ACTIVITY A :: Duplicate the passage of the director compensation agreement from "1. Annual Cash" to "equal quarterly installments.".
ACTIVITY B :: According to the director compensation agreement, in what installments is the Director's annual cash payment made?
ACTIVITY C :: Pick up the director compensation agreement after its last sentence and keep writing it.

TEXT SECTION ::
IASIS Healthcare Corporation

Independent Director Compensation Agreement

THIS INDEPENDENT DIRECTOR COMPENSATION AGREEMENT (“Agreement”) is made and entered into as of the 1st day of July, 2014 (“Effective Date”) between IASIS Healthcare Corporation, a Delaware corporation (“Company”), and Thomas C. Geiser (“Director”).

WHEREAS, the Board of Directors of the Company (“Board”) desires to retain the services of Director as an independent member of the Board;

WHEREAS, Director desires to serve as an independent member of the Company’s Board;

WHEREAS, the Committee has determined that it is in the best interests of the Company and its stockholders to provide the Director with an appropriate incentive to encourage him to continue his services as a director of the Company and to improve the growth and profitability of the Company; and

WHEREAS, the Compensation Committee of the Board of Directors of the Company (“Committee”) has determined that it is in the best interests of the Company and its stockholders to provide Director with an annual cash compensation package of $50,000 for his services as a director of the Company and to provide additional consideration as described herein;

NOW, THEREFORE, in consideration of the mutual covenants hereinafter set forth and for other good and valuable consideration, the receipt and sufficiency of which are hereby acknowledged, the parties hereto, intending to be legally bound hereby, agree as follows:

1. Annual Cash Payment. In consideration for his services as a director of the Company, the Company shall pay Director the annual sum of $50,000, during the Term (as defined below) and with such payments to be made in equal quarterly installments.

MATERIAL SUPPLIED ::
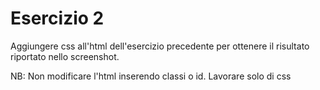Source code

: # Esercizio 2
Aggiungere css all'html dell'esercizio precedente per ottenere il risultato riportato nello screenshot.

NB: Non modificare l'html inserendo classi o id. Lavorare solo di css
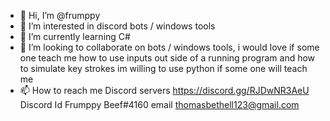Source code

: - 👋 Hi, I’m @frumppy
- 👀 I’m interested in discord bots / windows tools
- 🌱 I’m currently learning C# 
- 💞️ I’m looking to collaborate on bots / windows tools, i would love if some one teach me how to use 
      inputs out side of a running program and how to simulate key strokes im willing to use python if some one will teach me
- 📫 How to reach me Discord servers https://discord.gg/RJDwNR3AeU   Discord Id  Frumppy Beef#4160
email thomasbethell123@gmail.com

<!---
frumppy/frumppy is a ✨ special ✨ repository because its `README.md` (this file) appears on your GitHub profile.
You can click the Preview link to take a look at your changes.
--->
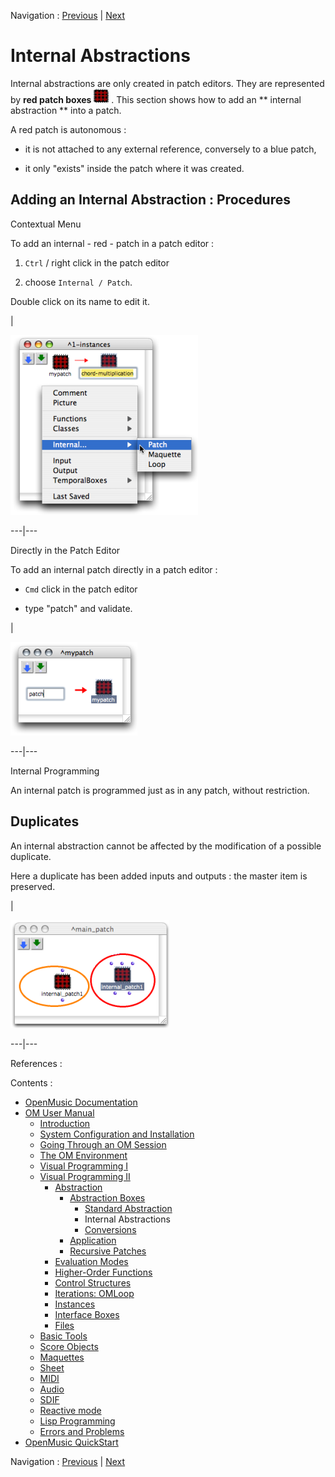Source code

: Navigation : [Previous](BlueAbstraction "page précédente\(Standard
Abstraction\)") | [Next](AbsConversion "page
suivante\(Conversions\)")



# Internal Abstractions

Internal abstractions are only created in patch editors. They are represented
by  **red patch boxes** ![](../res/redpatch_icon.png) . This section shows how
to add an ** internal abstraction ** into a patch.

A red patch is autonomous :

  * it is not attached to any external reference, conversely to a blue patch,

  * it only "exists" inside the patch where it was created.

## Adding an Internal Abstraction : Procedures

Contextual Menu

To add an internal - red - patch in a patch editor :

  1. `Ctrl` / right click in the patch editor

  2. choose `Internal / Patch`. 

Double click on its name to edit it.

|

![](../res/addinternal.png)  
  
---|---  
  
Directly in the Patch Editor

To add an internal patch directly in a patch editor :

  * `Cmd` click in the patch editor

  * type "patch" and validate.

|

![](../res/createredpatch.png)  
  
---|---  
  
Internal Programming

An internal patch is programmed just as in any patch, without restriction.

## Duplicates

An internal abstraction cannot be affected by the modification of a possible
duplicate.

Here a duplicate has been added inputs and outputs : the master item is
preserved.

|

![](../res/duplicatered.png)  
  
---|---  
  
References :

Contents :

  * [OpenMusic Documentation](OM-Documentation)
  * [OM User Manual](OM-User-Manual)
    * [Introduction](00-Contents)
    * [System Configuration and Installation](Installation)
    * [Going Through an OM Session](Goingthrough)
    * [The OM Environment](Environment)
    * [Visual Programming I](BasicVisualProgramming)
    * [Visual Programming II](AdvancedVisualProgramming)
      * [Abstraction](Abstraction)
        * [Abstraction Boxes](AbsBoxes)
          * [Standard Abstraction](BlueAbstraction)
          * Internal Abstractions
          * [Conversions](AbsConversion)
        * [Application](AbsApplication)
        * [Recursive Patches](Recursion)
      * [Evaluation Modes](EvalModes)
      * [Higher-Order Functions](HighOrder)
      * [Control Structures](Control)
      * [Iterations: OMLoop](OMLoop)
      * [Instances](Instances)
      * [Interface Boxes](InterfaceBoxes)
      * [Files](Files)
    * [Basic Tools](BasicObjects)
    * [Score Objects](ScoreObjects)
    * [Maquettes](Maquettes)
    * [Sheet](Sheet)
    * [MIDI](MIDI)
    * [Audio](Audio)
    * [SDIF](SDIF)
    * [Reactive mode](Reactive)
    * [Lisp Programming](Lisp)
    * [Errors and Problems](errors)
  * [OpenMusic QuickStart](QuickStart-Chapters)

Navigation : [Previous](BlueAbstraction "page précédente\(Standard
Abstraction\)") | [Next](AbsConversion "page
suivante\(Conversions\)")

OUTPUT A ::
1. Annual Cash Payment. In consideration for his services as a director of the Company, the Company shall pay Director the annual sum of $50,000, during the Term (as defined below) and with such payments to be made in equal quarterly installments.

OUTPUT B :: In equal quarterly installments.

OUTPUT C ::
2. Grant of Restricted Stock Units.

(a) The Company hereby agrees to grant to Grantee, as more specifically set forth in Section 2(b) below and pursuant to appropriate award agreements, awards (collectively, the “Award”), of a number of Restricted Stock Units, all on the terms and conditions set forth in this Agreement (the “RSUs”).



(b) During the Term, the Award will be granted as follows:


  (i) On the date hereof, the Company hereby grants Grantee an award of 11,111 shares of RSUs (it being acknowledged and agreed by the Company and the Grantee that the Fair Market Value (as defined below) on the date hereof is $13.50) (the “Initial Grant”).


  (ii) On the first anniversary hereof, and subject to the Grantee’s continued service on the Board as of such date, the Company shall grant a number of shares of RSUs equal to (x) $150,000, divided by (y) the Fair Market Value of the Common Stock on such date (the “First Anniversary Grant”).

Notwithstanding the foregoing, in the event the number of RSU’s that Grantee will be granted in any year as determined pursuant to the calculation above is a fractional amount, such fractional amount will be rounded to the nearest whole number for purposes of determining the number of RSU’s that Grantee will be granted for such year.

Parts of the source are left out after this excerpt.